Until the dream of the multi-dimensional material map is fulfilled, in which one simply looks up the best material to use, there is still a long way to go. But Matthias Scheffler does not doubt the fact that Big Data will help reach this target. Here, he sees a new paradigm in the materials sciences: "Previously, researchers have investigated selected systems and developed models based on a general theoretical understanding", says Scheffler. "I believe that the future quest in terms of Big Data analyses will be the search for structures and patterns in large data volumes. And once we have finally developed the equations to describe them, we can then apply them to materials that we have not even analyzed yet."
With data from solar cells to new thermoelectrics
The physicist believes he can also reach unconventional solutions much more easily using this method. "In individual experiments one usually begins with established criteria", says Scheffler. "This means: one predominantly searches for supraconductors in the substance group in which one was previously successful." But it is exactly this that makes revolutionary developments more difficult. Here, the structural analysis of large data volumes is much more impartial. Matthias Scheffler can therefore readily envisage new thermoelectric materials – that is, materials that convert undesirable waste heat into useful electricity – being discovered in the future, for example in data generated during solar cell research.
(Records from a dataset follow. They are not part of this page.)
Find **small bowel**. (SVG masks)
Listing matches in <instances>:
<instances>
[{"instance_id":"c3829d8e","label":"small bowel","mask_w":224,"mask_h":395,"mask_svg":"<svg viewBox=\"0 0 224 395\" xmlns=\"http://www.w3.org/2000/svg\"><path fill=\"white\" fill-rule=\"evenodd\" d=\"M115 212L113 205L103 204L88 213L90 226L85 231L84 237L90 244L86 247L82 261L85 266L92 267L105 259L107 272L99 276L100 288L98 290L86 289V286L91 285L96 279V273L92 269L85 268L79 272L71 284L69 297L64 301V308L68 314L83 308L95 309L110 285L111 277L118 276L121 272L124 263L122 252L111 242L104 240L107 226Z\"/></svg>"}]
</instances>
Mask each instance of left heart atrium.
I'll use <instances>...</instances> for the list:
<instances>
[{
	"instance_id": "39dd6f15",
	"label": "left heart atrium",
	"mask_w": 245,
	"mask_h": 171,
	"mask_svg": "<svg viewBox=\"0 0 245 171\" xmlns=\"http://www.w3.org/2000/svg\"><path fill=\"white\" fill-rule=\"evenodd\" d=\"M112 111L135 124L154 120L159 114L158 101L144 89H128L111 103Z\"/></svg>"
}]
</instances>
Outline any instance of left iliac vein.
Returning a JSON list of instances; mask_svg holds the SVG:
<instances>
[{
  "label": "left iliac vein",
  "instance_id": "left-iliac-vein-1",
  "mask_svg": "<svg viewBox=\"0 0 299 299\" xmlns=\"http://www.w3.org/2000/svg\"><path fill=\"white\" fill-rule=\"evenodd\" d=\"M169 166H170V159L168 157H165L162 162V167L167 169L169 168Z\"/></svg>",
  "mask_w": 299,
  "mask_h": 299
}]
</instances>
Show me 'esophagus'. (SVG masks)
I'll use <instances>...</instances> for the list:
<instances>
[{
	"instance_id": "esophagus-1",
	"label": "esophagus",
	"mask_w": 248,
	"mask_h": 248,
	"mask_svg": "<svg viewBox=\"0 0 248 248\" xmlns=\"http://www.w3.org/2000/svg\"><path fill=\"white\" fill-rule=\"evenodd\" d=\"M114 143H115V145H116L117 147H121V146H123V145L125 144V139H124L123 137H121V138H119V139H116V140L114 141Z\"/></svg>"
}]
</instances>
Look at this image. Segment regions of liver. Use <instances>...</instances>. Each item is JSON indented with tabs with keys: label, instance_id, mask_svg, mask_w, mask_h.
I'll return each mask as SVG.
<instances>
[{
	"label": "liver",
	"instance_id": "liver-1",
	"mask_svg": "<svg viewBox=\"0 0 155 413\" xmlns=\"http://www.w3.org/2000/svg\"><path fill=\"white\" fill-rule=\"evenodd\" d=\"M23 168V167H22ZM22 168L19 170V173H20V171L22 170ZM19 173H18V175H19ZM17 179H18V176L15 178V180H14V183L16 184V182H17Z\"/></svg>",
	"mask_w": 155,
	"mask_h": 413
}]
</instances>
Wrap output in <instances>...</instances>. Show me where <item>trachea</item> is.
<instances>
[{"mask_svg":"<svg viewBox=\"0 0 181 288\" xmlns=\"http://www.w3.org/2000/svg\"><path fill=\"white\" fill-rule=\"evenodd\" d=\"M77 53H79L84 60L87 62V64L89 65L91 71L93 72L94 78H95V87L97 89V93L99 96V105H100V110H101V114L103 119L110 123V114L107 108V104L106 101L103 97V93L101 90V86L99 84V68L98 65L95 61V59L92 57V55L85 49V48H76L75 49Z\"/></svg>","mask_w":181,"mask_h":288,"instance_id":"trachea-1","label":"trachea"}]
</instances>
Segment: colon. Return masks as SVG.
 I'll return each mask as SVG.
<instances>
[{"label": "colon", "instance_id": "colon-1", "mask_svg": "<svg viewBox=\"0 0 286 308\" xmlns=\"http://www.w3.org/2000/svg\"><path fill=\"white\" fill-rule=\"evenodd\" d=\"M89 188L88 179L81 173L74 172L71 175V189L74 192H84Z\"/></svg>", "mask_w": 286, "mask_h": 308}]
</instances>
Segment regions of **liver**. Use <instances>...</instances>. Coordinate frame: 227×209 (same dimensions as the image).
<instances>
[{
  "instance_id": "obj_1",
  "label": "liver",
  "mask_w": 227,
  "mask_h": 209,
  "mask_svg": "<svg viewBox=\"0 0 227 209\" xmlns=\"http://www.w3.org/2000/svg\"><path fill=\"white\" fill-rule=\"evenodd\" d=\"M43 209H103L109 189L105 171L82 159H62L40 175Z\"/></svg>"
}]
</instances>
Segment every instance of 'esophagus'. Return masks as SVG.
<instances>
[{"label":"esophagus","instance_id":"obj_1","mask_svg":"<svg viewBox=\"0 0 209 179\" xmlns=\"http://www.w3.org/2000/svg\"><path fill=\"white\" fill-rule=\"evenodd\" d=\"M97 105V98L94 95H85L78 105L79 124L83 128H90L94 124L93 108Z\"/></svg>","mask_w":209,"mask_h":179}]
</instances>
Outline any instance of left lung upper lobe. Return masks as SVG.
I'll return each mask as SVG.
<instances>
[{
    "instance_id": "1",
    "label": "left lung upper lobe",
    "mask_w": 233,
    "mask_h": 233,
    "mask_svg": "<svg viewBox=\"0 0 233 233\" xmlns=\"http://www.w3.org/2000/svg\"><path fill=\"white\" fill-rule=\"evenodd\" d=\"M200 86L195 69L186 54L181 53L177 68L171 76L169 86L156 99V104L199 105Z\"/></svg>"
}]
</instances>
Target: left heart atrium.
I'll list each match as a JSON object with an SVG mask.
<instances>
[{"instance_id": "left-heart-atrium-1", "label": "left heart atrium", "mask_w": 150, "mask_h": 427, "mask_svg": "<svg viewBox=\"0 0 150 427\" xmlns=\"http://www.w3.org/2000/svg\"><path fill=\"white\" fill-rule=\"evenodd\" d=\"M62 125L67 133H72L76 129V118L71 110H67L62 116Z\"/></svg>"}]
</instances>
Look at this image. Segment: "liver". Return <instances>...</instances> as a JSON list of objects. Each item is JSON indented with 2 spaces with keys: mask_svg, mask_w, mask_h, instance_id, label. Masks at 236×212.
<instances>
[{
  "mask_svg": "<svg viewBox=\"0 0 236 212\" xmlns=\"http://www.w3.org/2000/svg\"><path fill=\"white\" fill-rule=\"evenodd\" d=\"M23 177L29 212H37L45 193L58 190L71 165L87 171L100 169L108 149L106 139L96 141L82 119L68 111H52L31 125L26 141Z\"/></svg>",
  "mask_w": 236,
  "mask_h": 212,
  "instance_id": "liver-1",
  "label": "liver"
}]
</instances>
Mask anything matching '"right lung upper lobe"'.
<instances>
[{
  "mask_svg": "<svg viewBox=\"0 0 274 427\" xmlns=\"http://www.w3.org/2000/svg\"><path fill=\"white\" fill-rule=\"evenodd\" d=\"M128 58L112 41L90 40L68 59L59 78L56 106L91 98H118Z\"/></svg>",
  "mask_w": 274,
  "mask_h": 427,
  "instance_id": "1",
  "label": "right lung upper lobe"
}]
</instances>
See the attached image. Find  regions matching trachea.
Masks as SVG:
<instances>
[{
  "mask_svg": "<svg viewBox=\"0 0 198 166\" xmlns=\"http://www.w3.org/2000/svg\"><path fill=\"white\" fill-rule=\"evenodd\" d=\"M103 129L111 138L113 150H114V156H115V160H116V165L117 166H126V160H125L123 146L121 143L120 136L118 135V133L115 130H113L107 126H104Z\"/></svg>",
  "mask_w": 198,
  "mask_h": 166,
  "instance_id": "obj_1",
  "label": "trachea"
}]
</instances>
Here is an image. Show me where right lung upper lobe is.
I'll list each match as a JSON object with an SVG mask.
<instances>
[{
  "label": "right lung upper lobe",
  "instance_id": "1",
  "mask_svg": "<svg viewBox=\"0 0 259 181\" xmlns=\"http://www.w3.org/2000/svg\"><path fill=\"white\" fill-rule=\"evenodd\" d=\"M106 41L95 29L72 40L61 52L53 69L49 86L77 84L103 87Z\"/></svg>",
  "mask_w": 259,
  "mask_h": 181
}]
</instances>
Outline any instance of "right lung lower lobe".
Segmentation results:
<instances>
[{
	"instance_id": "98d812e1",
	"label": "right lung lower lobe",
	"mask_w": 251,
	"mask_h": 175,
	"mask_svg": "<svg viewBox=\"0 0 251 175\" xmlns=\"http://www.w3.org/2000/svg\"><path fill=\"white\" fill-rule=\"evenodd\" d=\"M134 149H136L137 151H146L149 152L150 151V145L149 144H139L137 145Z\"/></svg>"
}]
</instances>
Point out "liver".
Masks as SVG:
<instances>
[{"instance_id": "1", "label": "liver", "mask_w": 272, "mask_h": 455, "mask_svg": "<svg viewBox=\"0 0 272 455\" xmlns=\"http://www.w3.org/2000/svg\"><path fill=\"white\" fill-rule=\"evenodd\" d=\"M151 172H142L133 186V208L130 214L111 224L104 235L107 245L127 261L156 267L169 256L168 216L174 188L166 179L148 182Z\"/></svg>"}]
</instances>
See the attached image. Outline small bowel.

If, one day, it is finally possible to theoretically derive material properties, Peter Benner also sees an additional advantage. "This would save the time and money expended on some experiments", says the mathematician from the Max Planck Institute in Magdeburg. And the patience of the researchers, who currently are often forced to approach solutions using the trial-and-error method, would also be less taxed.
4 V Challenge
Materials science is entering an era where the growth of data from experiments and simulations is expanding beyond a level that is properly processable by established scientific methods. At several MPIs of the Section for Chemistry, Physics, and Technology (CPTS), the so-called “4 V challenge” is becoming eminent: - Volume (the amount of data)- Variety (the heterogeneity of form and meaning of data)- Velocity (the rate at which data may change or new data arrive)- Veracity (uncertainty of quality) This exploitation requires new and dedicated technology based on approaches in statistical and machine learning, compressed sensing, and other recent technologies from mathematics, computer science, statistics and information technology. The PIs of the proposed MaxNet cover a significant breadth in research areas, and they are convinced that the envisioned synergy will enable them and their MPIs to develop novel, domain-specific and property-specific methods to enter and shape the era of data-driven materials research. The goal of the proposed MaxNet is to fully exploit these scientific potentials of materials science activities of the CPTS and to raise the consortium to world leadership in data-driven materials science.